The Iranian-born Batmanghelidjh, who immigrated to Britain as a child, has sometimes been compared to Mother Teresa, and supporters have rallied around her. Coldplay says it may offer financing to keep some of the group's programs afloat.

Given the group's high visibility, it seems surprising that no one had raised questions about its practices before. In fact, some people had. But their concerns seem to have been brushed aside by superiors or kept private for fear of angering Batmanghelidjh and her patrons.

Back in February, the Spectator magazine published an article quoting one of the charity's biggest individual donors, Joan Woolard, demanding return of a £200,000 contribution after concluding the group was misspending funds and exaggerating demand for its services. Genevieve Maitland Hudson, a former Kids Company employee, also posted an article online earlier this year that described chaotic and scary conditions at the London center where she worked. Volatile, poorly trained staff members got into "violent altercations" with each other, Hudson says, and cash and gifts were lavished on young people considered "favorites" of Batmanghelidjh.

Tim Loughton, who was the government's Children's Minister from 2010 to 2012, told BBC radio this month that after approving an initial 2010 grant he had advised against giving more to Kids Company because of questions about its financial controls and effectiveness. That guidance was overruled by higher-ups. "We need to know that money is being spent on the purposes it is intended [for] and we're seeing real and sustainable results," he said, "and I was never convinced."

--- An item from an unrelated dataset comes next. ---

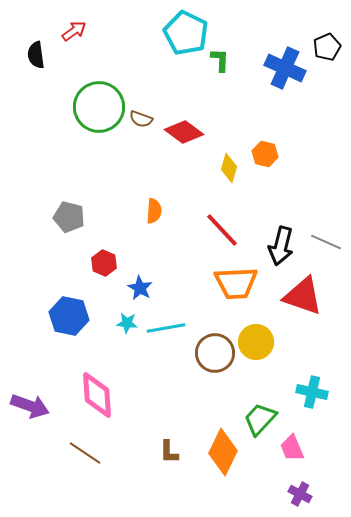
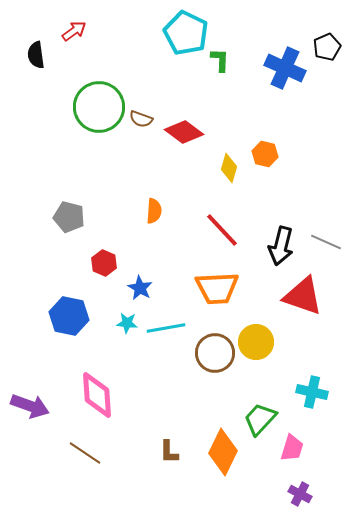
orange trapezoid: moved 19 px left, 5 px down
pink trapezoid: rotated 140 degrees counterclockwise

Harriet Sergeant, a fellow at the Center for Policy Studies think tank in London, first became alarmed after visiting a Kids Company center in London in 2006 while researching a book on teenage gangs. She recalled that Batmanghelidjh had described the facility as swamped with needy youngsters seeking hot meals and other assistance. But Sergeant says she saw only "one fat, sulking teenager" on the day she visited. At the suggestion of staff members, she returned a few days later and found a crowd of young people waiting to receive their weekly "pocket money," envelopes containing between £50 and £200 in cash. Sergeant says some of the teenagers told her they used the money to buy drugs.

Sergeant wrote about the incident in her book without naming Kids Company. Why not? Batmanghelidjh "was like a saint," Sergeant says now. "When the public is in a kind of frenzy about something, there's nothing you can say."

Few would argue that Britain's public welfare agencies are doing a great job taking care of kids. In a report to the United Nations this year, independent child-welfare advocates said that reduced government spending had "resulted in a failure to protect the most disadvantaged children." Still, there's no evidence that Kids Company was doing any better. What about that London School of Economics report? It was paid for by Kids Company, in what a spokesman for the university says is a commonplace arrangement by groups seeking outside review. The researchers were asked to study only the "psychological side" of the charity's programs, the spokesman said, not to evaluate its management.

Outsourcing public services to "smaller, more lean and agile" charities is an appealing idea, says Hudson, the former Kids Company staffer. Government agencies are seen as "broken, stodgy," and incapable of innovation. Some charities, she notes, have been getting public money "to provide services they're not set up to deliver," and the government has no way to monitor the job they're doing. "If private organizations are going to deliver public services," Hudson says, "they've got to come under more scrutiny."